This paper investigates the connections between rectified flows, flow matching, and optimal transport. Flow matching is a recent approach to learning generative models by estimating velocity fields that guide transformations from a source to a target distribution. Rectified flow matching aims to straighten the learned transport paths, yielding more direct flows between distributions. Our first contribution is a set of invariance properties of rectified flows and explicit velocity fields. In addition, we also provide explicit constructions and analysis in the Gaussian (not necessarily independent) and Gaussian mixture settings and study the relation to optimal transport. Our second contribution addresses recent claims suggesting that rectified flows, when constrained such that the learned velocity field is a gradient, can yield (asymptotically) solutions to optimal transport problems. We study the existence of solutions for this problem and demonstrate that they only relate to optimal transport under assumptions that are significantly stronger than those previously acknowledged. In particular, we present several counterexamples that invalidate earlier equivalence results in the literature, and we argue that enforcing a gradient constraint on rectified flows is, in general, not a reliable method for computing optimal transport maps.

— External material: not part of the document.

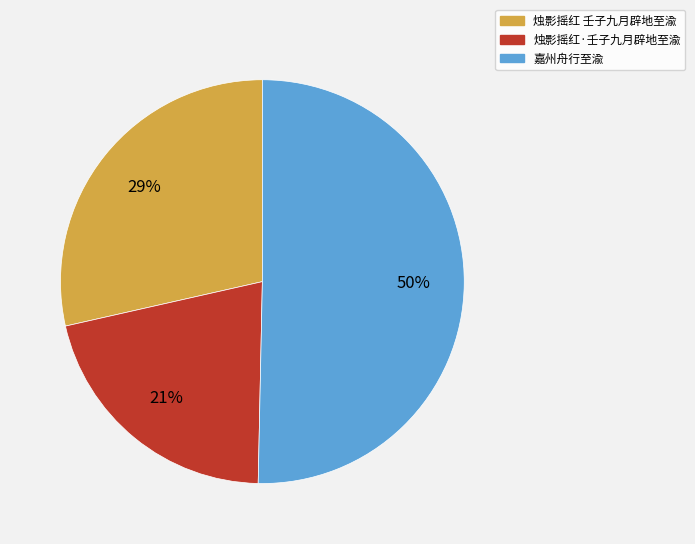

Is it true that 烛影摇红 壬子九月辟地至渝 is 20% of the pie?

False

翻译：本文探讨了整流流、流匹配与最优传输之间的关联。流匹配是一种通过估计引导从源分布到目标分布转换的速度场来学习生成模型的新方法。整流流匹配旨在拉直已学习的传输路径，从而在分布间产生更直接的流动。我们的首要贡献是建立了一组整流流与显式速度场的不变性性质。此外，我们还在高斯（未必独立）与高斯混合场景中提供了显式构造与分析，并研究了其与最优输运的关系。我们的第二项贡献针对近期某些观点展开探讨，这些观点认为当对整流流施加约束使得学习到的速度场为梯度场时，其可（渐近地）得到最优输运问题的解。我们研究了该问题解的存在性，并证明仅在远强于以往认知的假设条件下，这些解才与最优输运相关。特别地，我们提出了若干反例，否定了文献中早期的等价性结论，并论证了在整流流上强制施加梯度约束通常并非计算最优输运映射的可靠方法。